[KUTIPAN TEKS]
———
Tenaga kesehatan muda pun mengungkapkan pentingnya pelatihan teknologi baru serta akses ke teknologi yang lebih canggih untuk membantu diagnostik.
Selain itu, adaptasi teknologi dalam sistem pelayanan kesehatan juga dihadapkan dengan kompetensi dokter yang berbeda-beda. Teknologi yang digunakan saat ini banyak yang belum diajarkan kepada tenaga kesehatan dalam kurikulum pembelajaran sebelumnya.
”Butuh penguatan kompetensi serta pelatihan bagi tenaga kesehatan agar bisa beradaptasi terhadap teknologi kesehatan yang terbaru. Hal ini tentu membutuhkan investasi yang tinggi di awal, tetapi layanan akan menjadi lebih efisien dan efektif jika sudah menerapkan teknologi dalam sistem pelayanan,” tutur Basuni.
Presiden Direktur Philips Indonesia Astri Ramayanti menuturkan, penerimaan pada inovasi digital disambut baik oleh tenaga kesehatan muda. Berdasarkan Laporan Philips Future Health Index 2023, sebanyak 33 persen tenaga kesehatan muda yang menjadi responden menyampaikan pentingnya penerapan kecerdasan artifisial di rumah sakit atau tempat praktik kerjanya. Selain itu, perawatan yang saling terkoneksi juga menjadi pertimbangan saat memilih rumah sakit atau tempat praktik.
———
Transkripsi isi halaman:

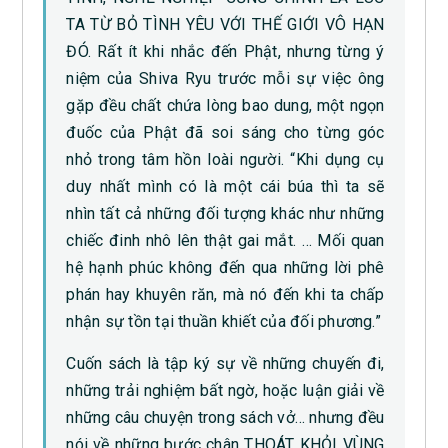
TA TỪ BỎ TÌNH YÊU VỚI THẾ GIỚI VÔ HẠN
ĐÓ. Rất ít khi nhắc đến Phật, nhưng từng ý
niệm của Shiva Ryu trước mỗi sự việc ông
gặp đều chất chứa lòng bao dung, một ngọn
đuốc của Phật đã soi sáng cho từng góc
nhỏ trong tâm hồn loài người. “Khi dụng cụ
duy nhất mình có là một cái búa thì ta sẽ
nhìn tất cả những đối tượng khác như những
chiếc đinh nhô lên thật gai mắt. … Mối quan
hệ hạnh phúc không đến qua những lời phê
phán hay khuyên răn, mà nó đến khi ta chấp
nhận sự tồn tại thuần khiết của đối phương.”
Cuốn sách là tập ký sự về những chuyến đi,
những trải nghiệm bất ngờ, hoặc luận giải về
những câu chuyện trong sách vở… nhưng đều
nói về những bước chân THOÁT KHỎI VÙNG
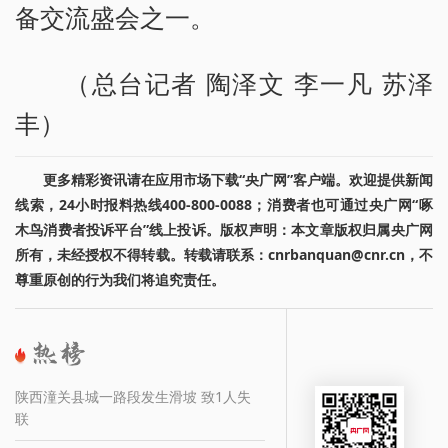
备交流盛会之一。
（总台记者 陶泽文 李一凡 苏泽
丰）
更多精彩资讯请在应用市场下载“央广网”客户端。欢迎提供新闻
线索，24小时报料热线400-800-0088；消费者也可通过央广网“啄
木鸟消费者投诉平台”线上投诉。版权声明：本文章版权归属央广网
所有，未经授权不得转载。转载请联系：cnrbanquan@cnr.cn，不
尊重原创的行为我们将追究责任。
陕西潼关县城一路段发生滑坡 致1人失
联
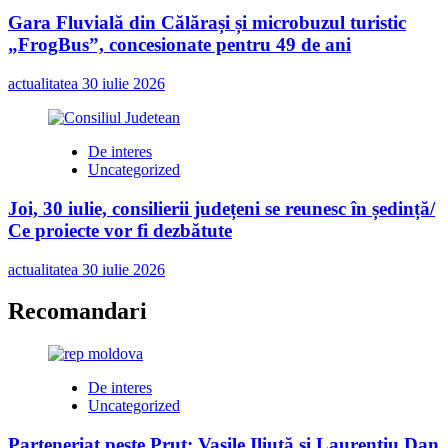
Gara Fluvială din Călărași și microbuzul turistic
„FrogBus”, concesionate pentru 49 de ani
actualitatea
30 iulie 2026
De interes
Uncategorized
Joi, 30 iulie, consilierii județeni se reunesc în ședință/
Ce proiecte vor fi dezbătute
actualitatea
30 iulie 2026
Recomandari
De interes
Uncategorized
Parteneriat peste Prut: Vasile Iliuță și Laurențiu Dan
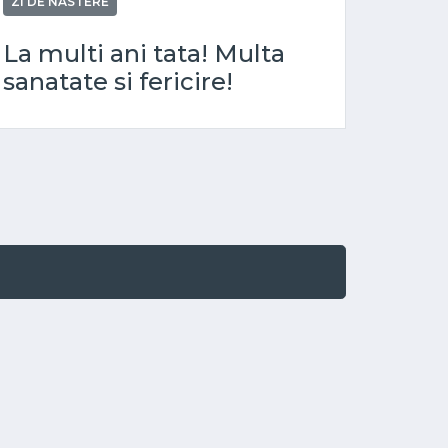
ZI DE NASTERE
La multi ani tata! Multa
sanatate si fericire!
———
[SOAL LATIHAN]
• 1. Dalam kutipan tentang teknologi kesehatan, apa saja yang disebut penting oleh tenaga kesehatan muda (ditandai dengan kata "pentingnya")? Sebutkan semuanya.
• 2. Tuliskan kembali bagian kutipan tentang teknologi kesehatan, mulai dari "Presiden Direktur Philips" sampai dengan "atau tempat praktik.", tanpa mengubah apa pun.
• 3. Berapa persen tenaga kesehatan muda responden Laporan Philips Future Health Index 2023 yang menyampaikan pentingnya penerapan kecerdasan artifisial, menurut kutipan tentang teknologi kesehatan?

[KUNCI JAWABAN]
• 1.
- Pelatihan teknologi baru
- Akses ke teknologi yang lebih canggih untuk membantu diagnostik
- Penerapan kecerdasan artifisial di rumah sakit atau tempat praktik kerjanya

• 2.
Presiden Direktur Philips Indonesia Astri Ramayanti menuturkan, penerimaan pada inovasi digital disambut baik oleh tenaga kesehatan muda. Berdasarkan Laporan Philips Future Health Index 2023, sebanyak 33 persen tenaga kesehatan muda yang menjadi responden menyampaikan pentingnya penerapan kecerdasan artifisial di rumah sakit atau tempat praktik kerjanya. Selain itu, perawatan yang saling terkoneksi juga menjadi pertimbangan saat memilih rumah sakit atau tempat praktik.

• 3. 33 persen.